Which hints at the biggest thing that they're leaving out: quality.
A while back, when I was still living in an $1100 a month one-bedroom in Manhattan, I decided to look to Hoboken and Jersey City for cheaper digs. I wasn't that interested in more space, but given how tight my budget was, I was willing to move somewhere less convenient if I could pay substantially less.
To my surprise, I couldn't--at least, not within walking distance of the PATH. Studios in New York basically started around $1000-$1200--and so did apartments in Jersey City.
The reason to move to Jersey City or Hoboken was not the price; the bottom of the market there was about the bottom of the market in New York, and both corresponded to something near the bottom of the local income range for college graduates. The difference was, in New York City, an $1100 studio was rare, and usually pretty weird--mine, while it did actually have two rooms, was 435 square feet, half underground, and had so little light that you needed the lights on even in the middle of a bright summer day. The hot water was kinda on-again-off-again as well. Most of the other apartments in that range were much smaller than mine, though they might have a doorman, or a tap that produced hot water every time you turned it.
In Jersey City, at that price, you got something that had been renovated within the last fifty years, was above ground, and had a management company who would occasionally make repairs if something broke. And you could pretty much find one whenever you wanted, rather than sleeping on a friend's couch for six months waiting for something to come up in your price range.
But if you didn't make that quality adjustment, it would seem like Jersey City and Manhattan were indistinguishable. They weren't. A person living in Manhattan was experiencing substantially lower housing quality than someone living in Jersey City, though of course, they were making up for it by being closer to the city's amenities.

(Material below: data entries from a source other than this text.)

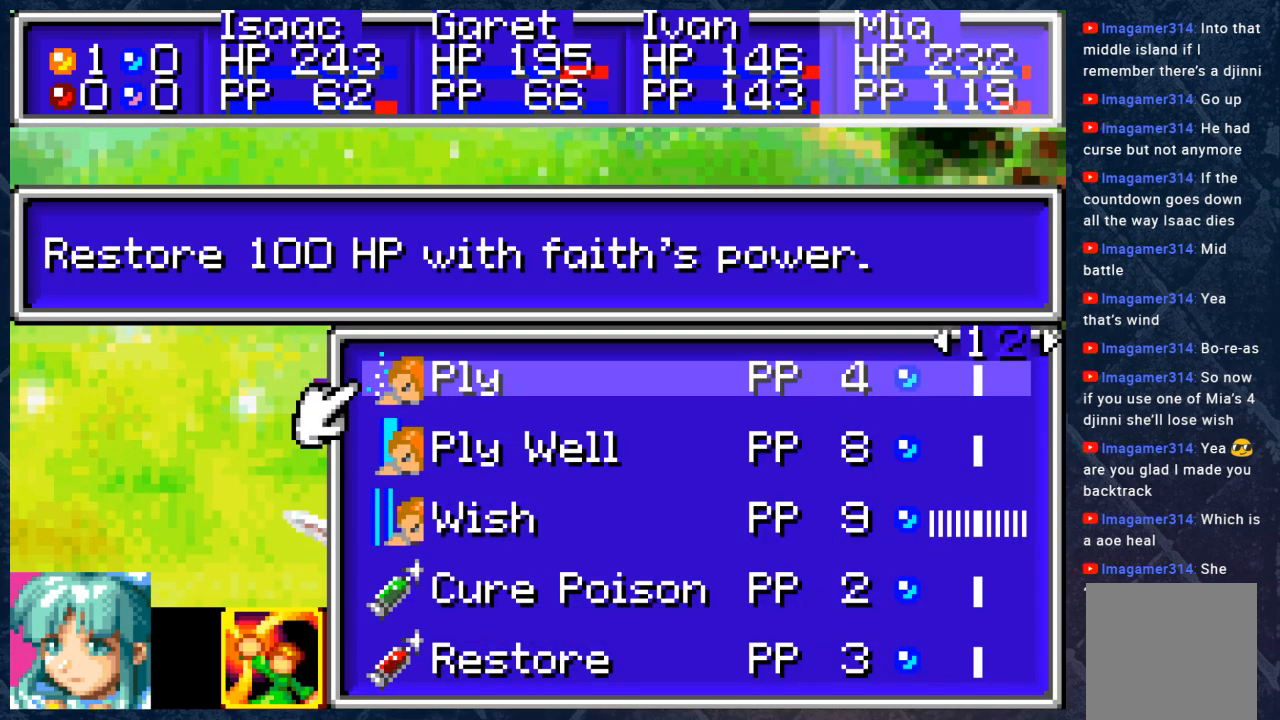
{"buttons": ["DPAD_RIGHT"], "left_stick": "center", "right_stick": "center", "events": [[133, "DPAD_RIGHT", "down"], [167, "DPAD_RIGHT", "up"], [500, "DPAD_RIGHT", "down"]]}
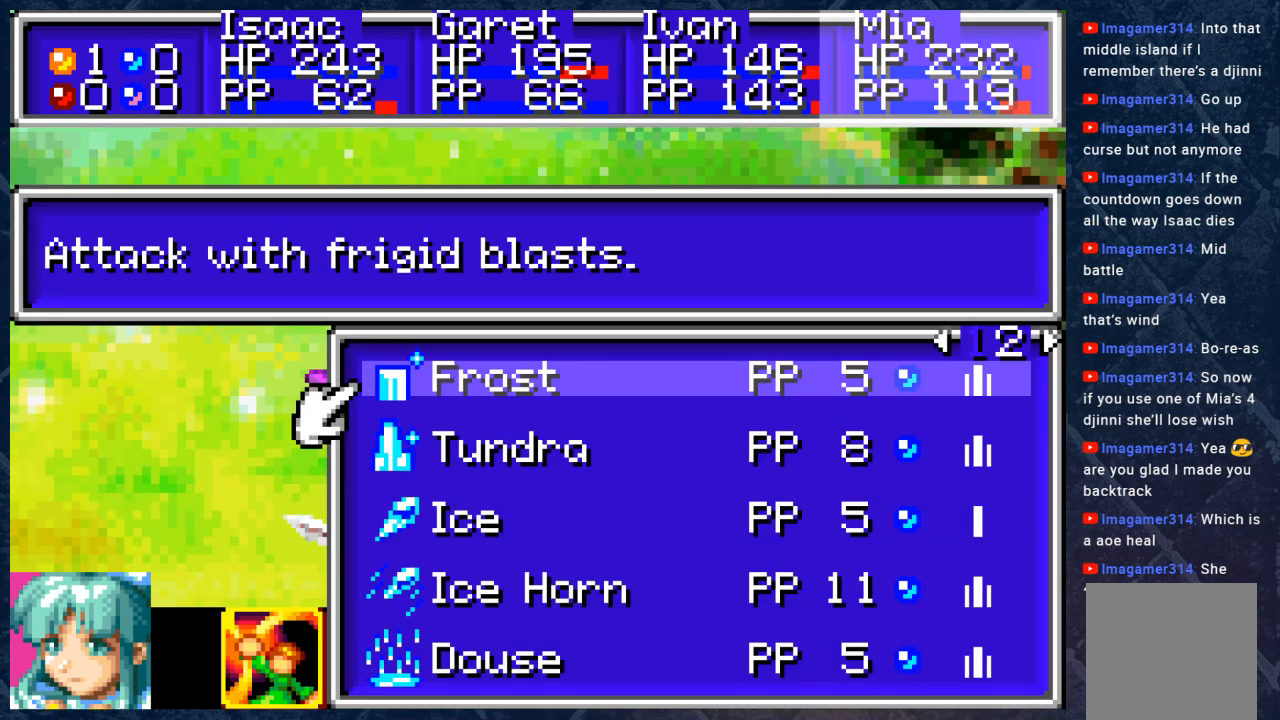
{"buttons": ["DPAD_LEFT"], "left_stick": "center", "right_stick": "center", "events": [[33, "DPAD_RIGHT", "up"], [417, "DPAD_LEFT", "down"]]}
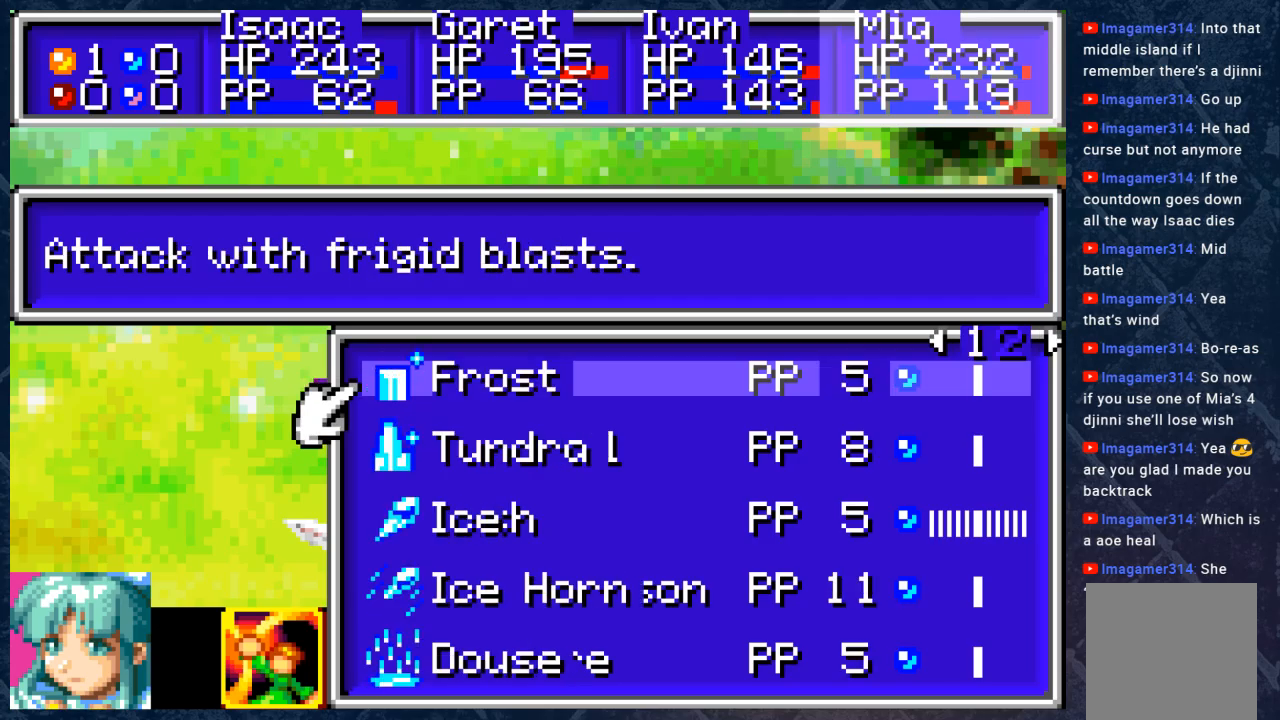
{"buttons": [], "left_stick": "center", "right_stick": "center", "events": [[33, "DPAD_LEFT", "up"]]}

People who are living in that "affordable" New York City housing are either living in subsidized housing, which has its own miseries, or they are living somewhere that is much smaller and less nicely appointed than their counterparts in other areas--and also, probably farther from work. They are probably sending their kids to a school where half the students drop out. Or they're stumping up for parochial school tuition, which their counterparts in Minneapolis don't have to do.
Does that matter? Well, one reason I left New York is that so many people seem to spend at least 50% of their income on housing--and while financially stupid, it's all too understandable. The housing supply is so constrained that virtually everyone is living with less space, light, and privacy than they consider to be the minimum acceptable standard for their income level. The temptation to spend more than you can really afford is constant, and nearly overwhelming.
What you're looking at in New York is a distorted market where most lower-income people are either being subsidized--in which case, their rent is low, but their building is unpleasant and they can't move--or where they're crammed into a very small space with what is, to a modern American's viewpoint, far too many other people. Is that better than having more space and a car in Riverside?
I lived in New York City for three decades. In fact, I just realized that I may well have been one of the "moderate income" households that CHP is analyzing. And while I don't regret a minute of my residence, I'm pretty sure that my life would have been financially easier almost anywhere else.